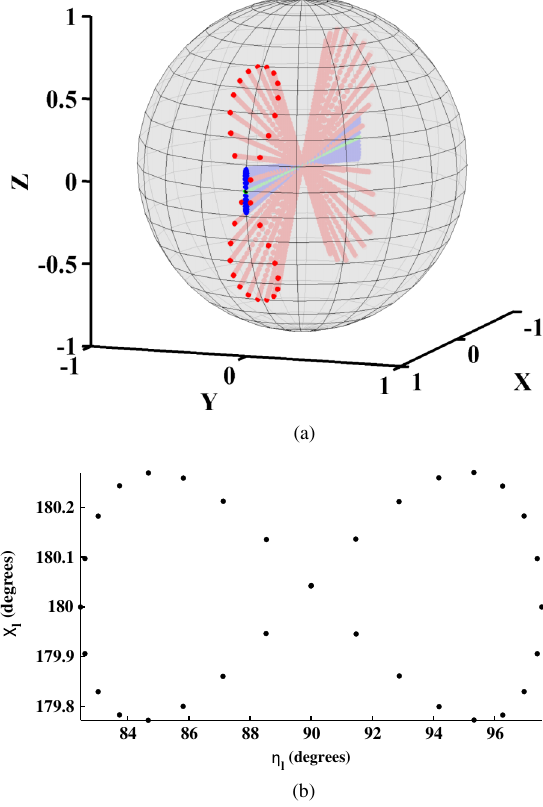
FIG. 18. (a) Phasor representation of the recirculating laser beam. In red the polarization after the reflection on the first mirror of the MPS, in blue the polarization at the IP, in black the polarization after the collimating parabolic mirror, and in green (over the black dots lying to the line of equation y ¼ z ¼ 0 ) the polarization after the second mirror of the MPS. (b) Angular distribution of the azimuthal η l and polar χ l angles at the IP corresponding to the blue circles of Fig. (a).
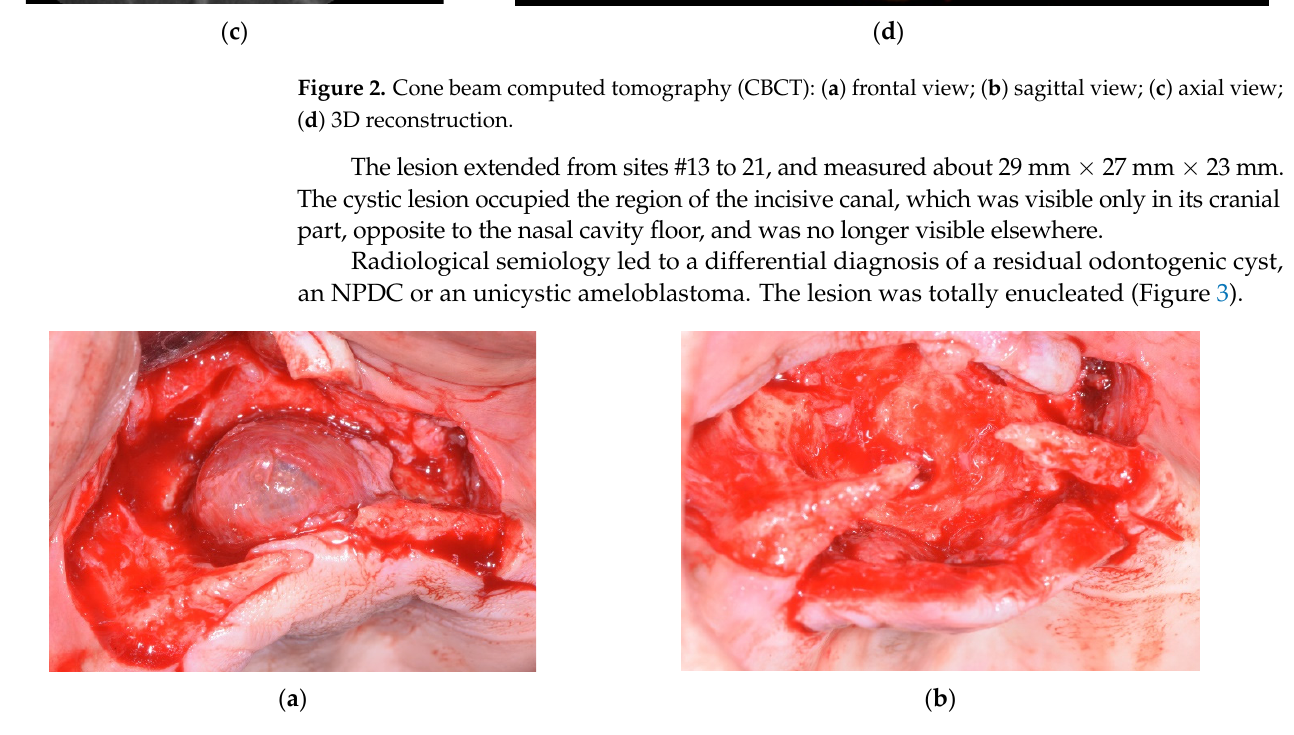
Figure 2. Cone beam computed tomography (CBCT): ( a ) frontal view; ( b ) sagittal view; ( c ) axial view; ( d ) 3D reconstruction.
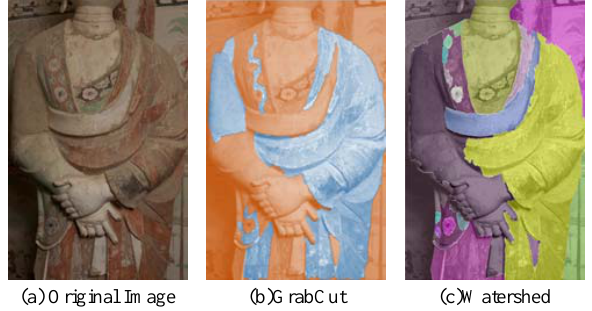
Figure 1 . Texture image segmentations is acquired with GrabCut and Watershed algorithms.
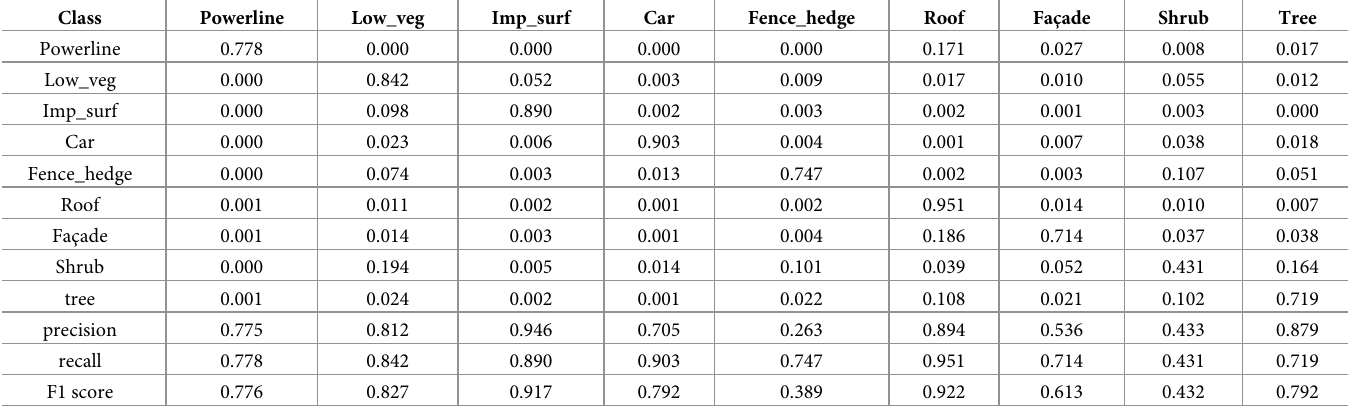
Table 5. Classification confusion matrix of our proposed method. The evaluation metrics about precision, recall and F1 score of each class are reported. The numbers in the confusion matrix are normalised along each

────

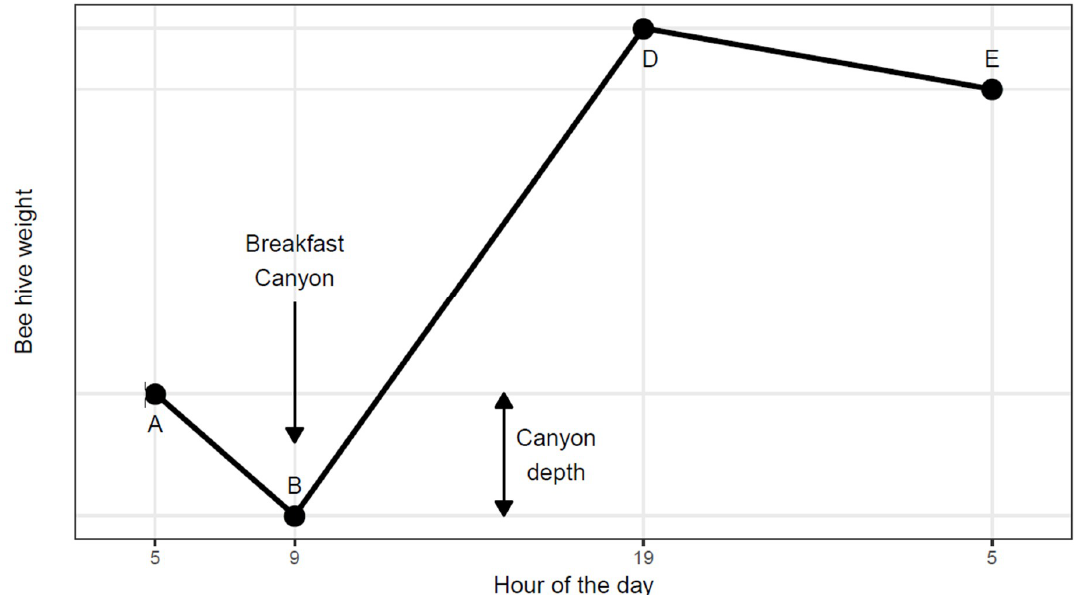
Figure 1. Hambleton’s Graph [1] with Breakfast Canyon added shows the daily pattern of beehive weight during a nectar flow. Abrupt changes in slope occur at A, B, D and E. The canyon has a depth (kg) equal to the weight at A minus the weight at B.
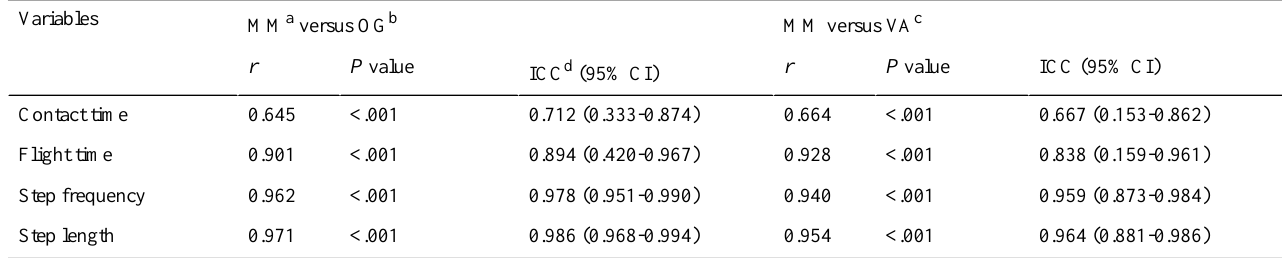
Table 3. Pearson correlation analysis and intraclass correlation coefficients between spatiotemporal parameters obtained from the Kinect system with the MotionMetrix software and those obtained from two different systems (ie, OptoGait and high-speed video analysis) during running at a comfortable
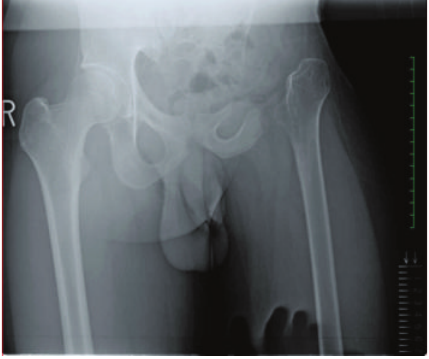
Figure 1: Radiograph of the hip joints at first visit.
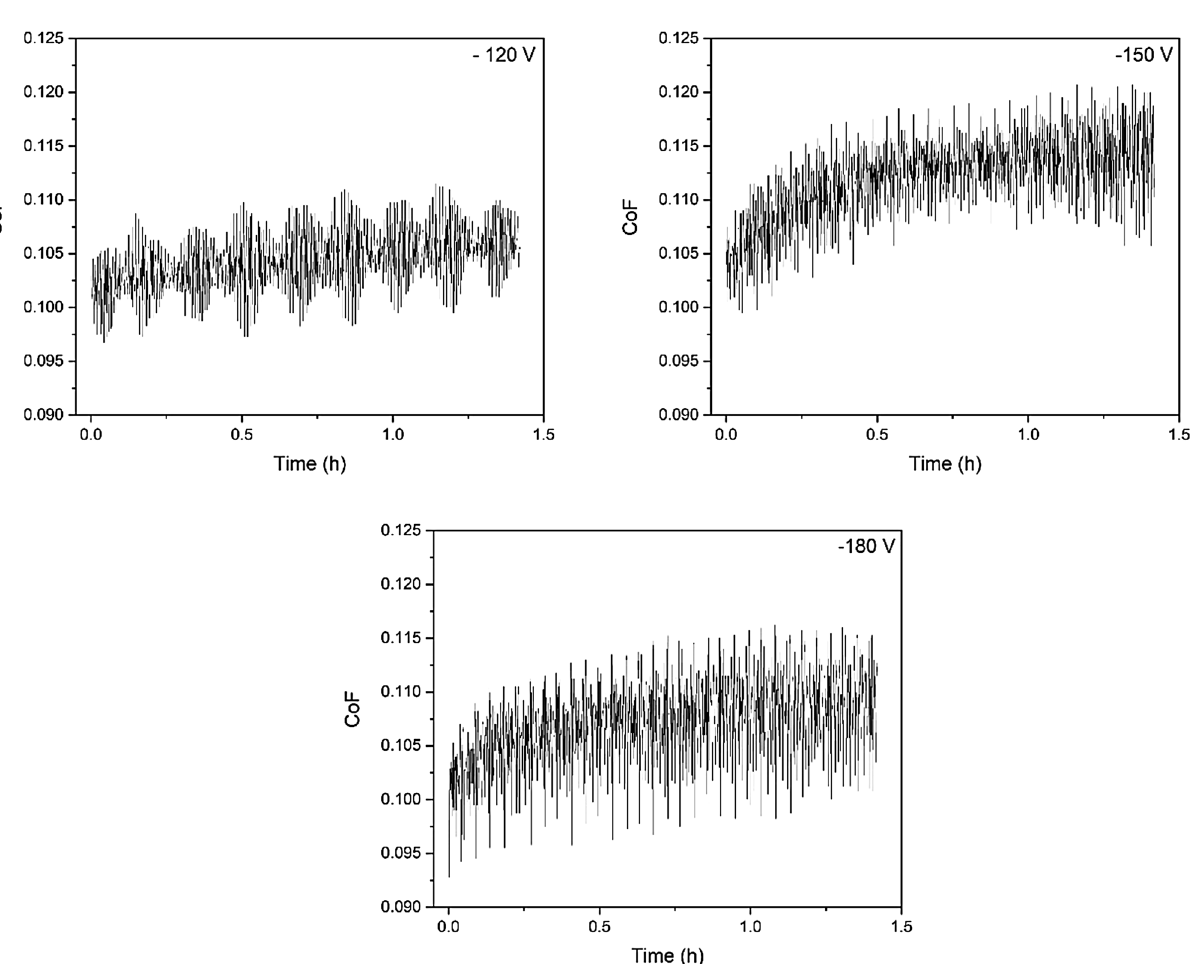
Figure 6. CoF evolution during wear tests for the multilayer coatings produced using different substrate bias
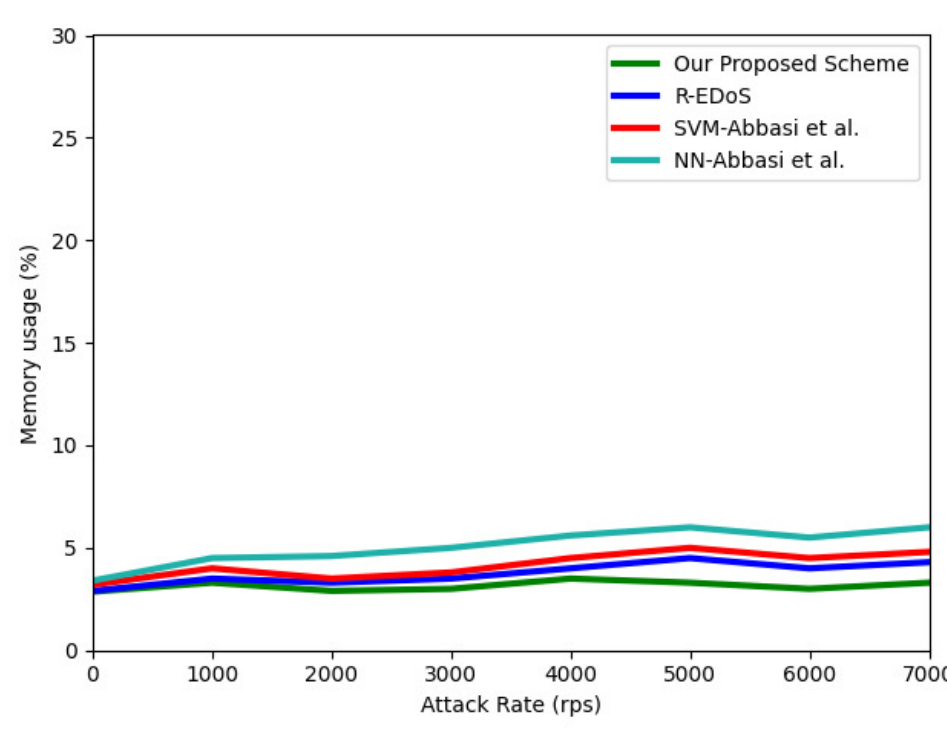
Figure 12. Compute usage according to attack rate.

────

What the exercise asks: How would the lines above read from the one with "Figure 1: Radiograph" to the one with "Figure 12. Compute", inclusive, with no pictures? Write them out exactly.

Problem solution:
Figure 1: Radiograph of the hip joints at first visit.
Figure 6. CoF evolution during wear tests for the multilayer coatings produced using different substrate bias
Figure 12. Compute usage according to attack rate.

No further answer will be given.